La legge italiana non sempre è chiara, arroccata dietro rigidi formalismi e, talvolta, difforme dai principi comunitari
Le imprese che si occupano di lavori pubblici sanno come il DURC – documento di regolarità contributiva per INPS, INAIL e Cassa Edile – sia spesso la classica buccia di banana nelle gare con la Pubblica Amministrazione. Si può aver presentato la miglior offerta e predisposto il miglior progetto, ma se una rata di un debito erariale non è stata pagata, o è sfuggito il pagamento di mille euro – giusto per fare un esempio – seppure la gara vale milioni, la Commissione esclude l’impresa “inadempiente” sul presupposto che il DURC non sia sindacabile dalla stazione appaltante, che chiede la regolarità nel corso di tutta la procedura di gara (da ultimo T.A.R. Campania, 1^, n. 96/15, che “legge” in questo modo Consiglio di Stato in Ad. Plenaria n. 8/12).
Quando poi l’irregolarità riguarda versamenti alle Casse Edili, la questione diventa ancor più amara e, talvolta, sospetta, visto il grado di minor attendibilità delle Casse Edili in quanto associazioni non riconosciute e non enti pubblici. Questi soggetti quindi, pur non essendo “istituzionali”, spesso decidono le sorti di una gara con una comunicazione che può essere parziale o ritardata. Il problema di un DURC irregolare, con l’impresa spesso inconsapevole o addirittura espulsa nonostante non abbia pendenze o comunque le abbia chiarite e risolte, è assai sentito. Uno spiraglio, dopo molte ingiustizie sull’altare del rigido formalismo, viene dalla IV Sezione del Consiglio di Stato, che con l’ordinanza 11 marzo 2015 n. 1236, ha rimesso alla Corte di Giustizia dell’Unione Europea il merito della conformità della legislazione italiana a quella comunitaria e, in particolare, al principio di ragionevolezza e agli articoli 49 e 56 del Trattato, quando la violazione contributiva non è conosciuta dall’operatore (che partecipa ignaro alla gara d’appalto) e comunque non può essere considerato inadempiente (perché paga quando avvertito) al momento della aggiudicazione. Speriamo dunque che i Giudici Europei chiariscano quanto irrazionale e difforme dai principi comunitari sia la legge italiana, spesso rafforzata dai formalismi ancora più rigorosi, sia pur corretti alla luce della legge e dei precedenti, di talune decisioni dei Giudici Amministrativi.

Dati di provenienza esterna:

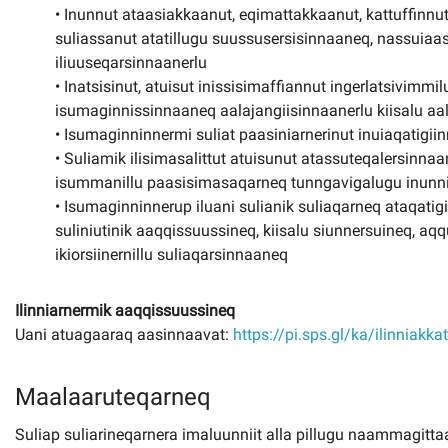
• Inunnut ataasiakkaanut, eqimattakkaanut, kattuffinnu
suliassanut atatillugu suussusersisinnaaneq, nassuiaas
iliuuseqarsinnaanerlu
• Inatsisinut, atuisut inissisimaffiannut ingerlatsivimm
isumaginnissinnaaneq aalajangiisinnaanerlu kiisalu aal
• Isumaginninnermi suliat paasiniarnerinut inuiaqatigi
• Suliamik ilisimasalittut atuisunut atassuteqalersinna
isummanillu paasisimasaqarneq tunngavigalugu inunni
• Isumaginninnerup iluani sulianik suliaqarneq ataqat
suliniutinik aaqqissuussineq, kiisalu siunnersuineq, aq
ikiorsiinernillu suliaqarsinnaaneq
Ilinniarnermik aaqqissuussineq
Uani atuagaaraq aasinnaavat:
https://pi.sps.gl/ka/ilinniakka
Maalaaruteqarneq
Suliap suliarineqarnera imaluunniit alla pillugu naammagittaall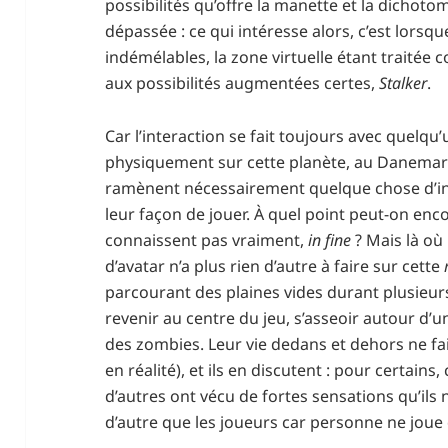
possibilités qu’offre la manette et la dichot
dépassée : ce qui intéresse alors, c’est lorsqu
indémélables, la zone virtuelle étant traité
aux possibilités augmentées certes,
Stalker
.
Car l’interaction se fait toujours avec quelqu’
physiquement sur cette planète, au Danemark
ramènent nécessairement quelque chose d’in
leur façon de jouer. À quel point peut-on enc
connaissent pas vraiment,
in fine
? Mais là où 
d’avatar n’a plus rien d’autre à faire sur cette
parcourant des plaines vides durant plusieurs
revenir au centre du jeu, s’asseoir autour d’u
des zombies. Leur vie dedans et dehors ne fait
en réalité), et ils en discutent : pour certains,
d’autres ont vécu de fortes sensations qu’il
d’autre que les joueurs car personne ne joue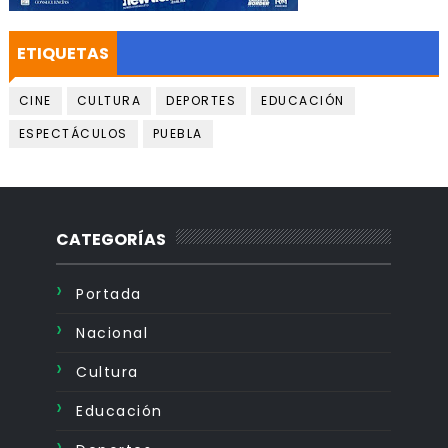
ETIQUETAS
CINE
CULTURA
DEPORTES
EDUCACIÓN
ESPECTÁCULOS
PUEBLA
CATEGORÍAS
Portada
Nacional
Cultura
Educación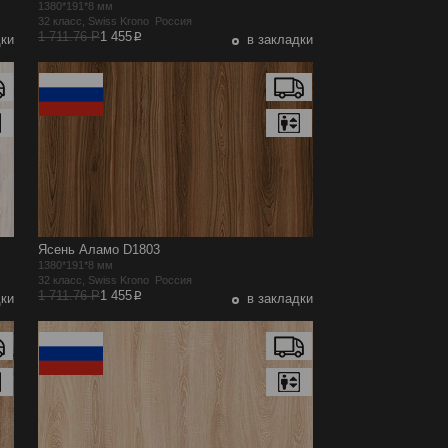
1380*191*8 мм
32 класс, Swiss Krono Россия
p
1 711.76 Р
1 455
дки
в закладки
Ясень Аламо D1803
1380*191*8 мм
32 класс, Swiss Krono Россия
p
1 711.76 Р
1 455
дки
в закладки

Affidiamoci alla Corte Europea allora per questo e ancor di più – dovrebbe essere prossima la decisione – per cancellare la vergogna del contributo unificato (la marca da bollo da apporre al ricorso al Tribunale Amministrativo Regionale e al Consiglio di Stato) che in Italia può costare all’impresa fino a 20.000 euro di tasse nascoste solo per chiedere giustizia.